If the assignment was a joke, it didn’t go over well with some anxious employees, who just wanted to hear whatever news Black-Lewis had.

“The firestorm of hatred” cited in the CNBC story allegedly came during the online meeting when she explained the CARES loans to employees. The three workers HuffPost spoke with said they don’t recall any exchanges they would consider hateful. At least one employee on the call brought up the fact that their income might go down, casting it as something most people were thinking about, one worker recalled.

“We all asked questions,” the worker said. “It doesn’t mean we’re angry. We’re just trying to navigate this. We all sympathized with her plight.”

Even if the workers’ account is correct, it’s possible Black-Lewis received nasty individual messages about the loans and their loss of unemployment. She did not respond to several emails requesting an interview.

Black-Lewis sent out an apology to employees after the story appeared.

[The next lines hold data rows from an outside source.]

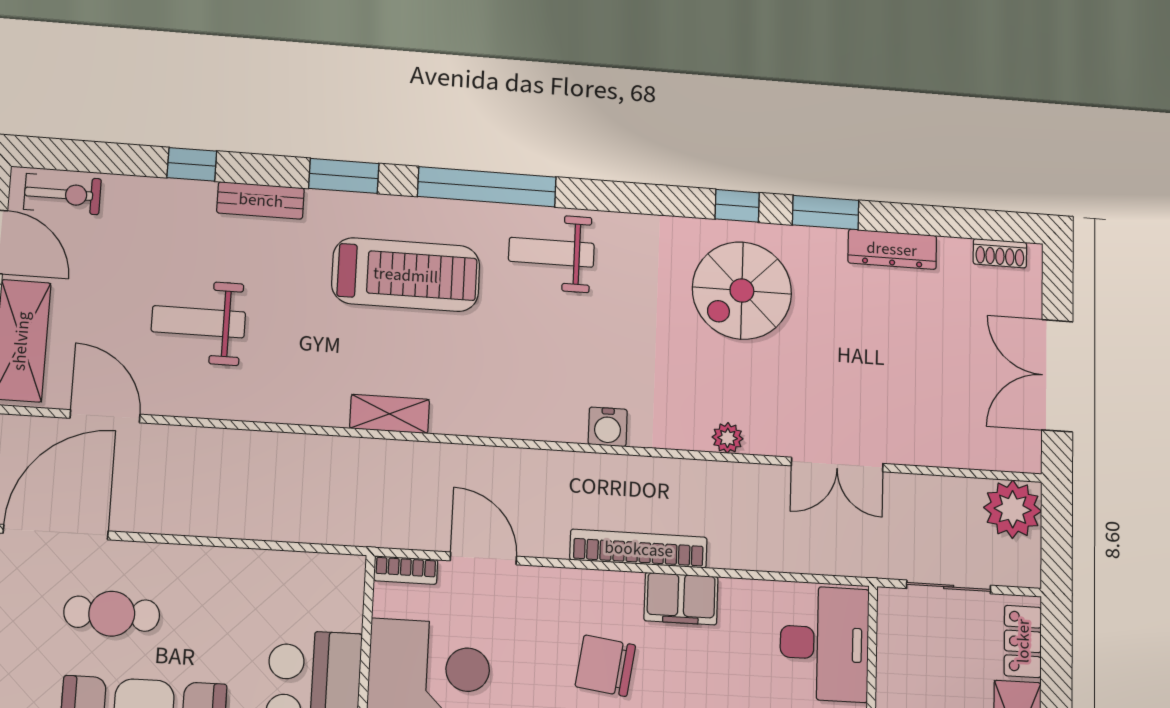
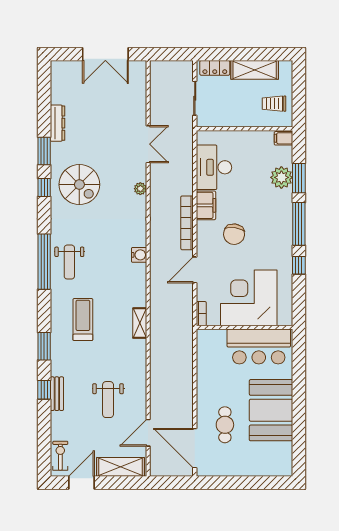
window: (192, 164) -> (44, 390), moved
window: (487, 187) -> (44, 262), moved
bench: (261, 200) -> (57, 394), moved
shoe rack: (1000, 253) -> (56, 78), removed
treadmill: (406, 275) -> (83, 320), width x0.73, depth x0.73
water cooler: (608, 427) -> (139, 255), moved
plant: (1013, 509) -> (162, 72), removed
door: (483, 558) -> (195, 270), moved
desk: (824, 644) -> (214, 167), moved, turned -90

“I’m so sorry that many of you were embarrassed and hurt by the article,” she wrote. “It really left out many significant parts of my conversation where I praised you guys. I was so saddened when it came out the way it did. I have been working hard to respond to social media letting people know who you REALLY are!”

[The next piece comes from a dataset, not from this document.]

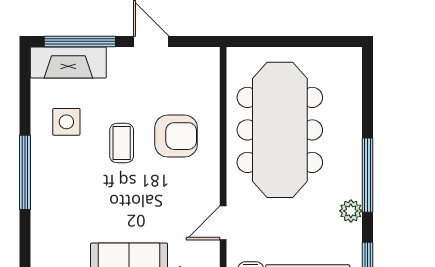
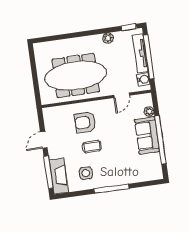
armchair: (176, 136) -> (85, 122), turned -90
window: (368, 175) -> (91, 33), removed
door: (223, 223) -> (122, 95), hinge flipped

Not even a pandemic can shut down the politics of social spending, in which Republicans are eternally skeptical that everyone who benefits from government spending actually deserves the help. Lawmakers agreed on stimulus checks for the vast majority of households, agreed on hundreds of billions in business subsidies, but still fought over the increase in benefits for laid-off workers.

“I can promise you this: If you pay somebody $23 an hour not to work, they are probably going to find a way to get there rather than staying in the workforce,” Graham said during a Senate floor debate on the extra $600.

The spa workers who spoke with HuffPost said they resented the scorn heaped on them, much of it from people who probably don’t struggle financially the way they do.

“The one thing I would want people to know is I’m not ungrateful to have a job,” said one. “I would like people to understand this is a really hard time for everyone. Having extra money so you can take a breath and not have to worry, that was something that was great.”

“We’re very hard workers,” said another. “We have [employees] who come in on their days off to accommodate clients. We’re working five or six days a week. We’re ready to work, but our state is shut down.”

In a message to employees after the CNBC story ran, Black-Lewis told them she had been invited to go on Fox News and a local NBC affiliate to talk about the situation. She said she was inclined to take the offer and set a few things straight ― “that many of you have been a serious source of support for me and the business since the start of this covid fiasco.”

“In response to that, they said they no longer had time for the segment,” she wrote.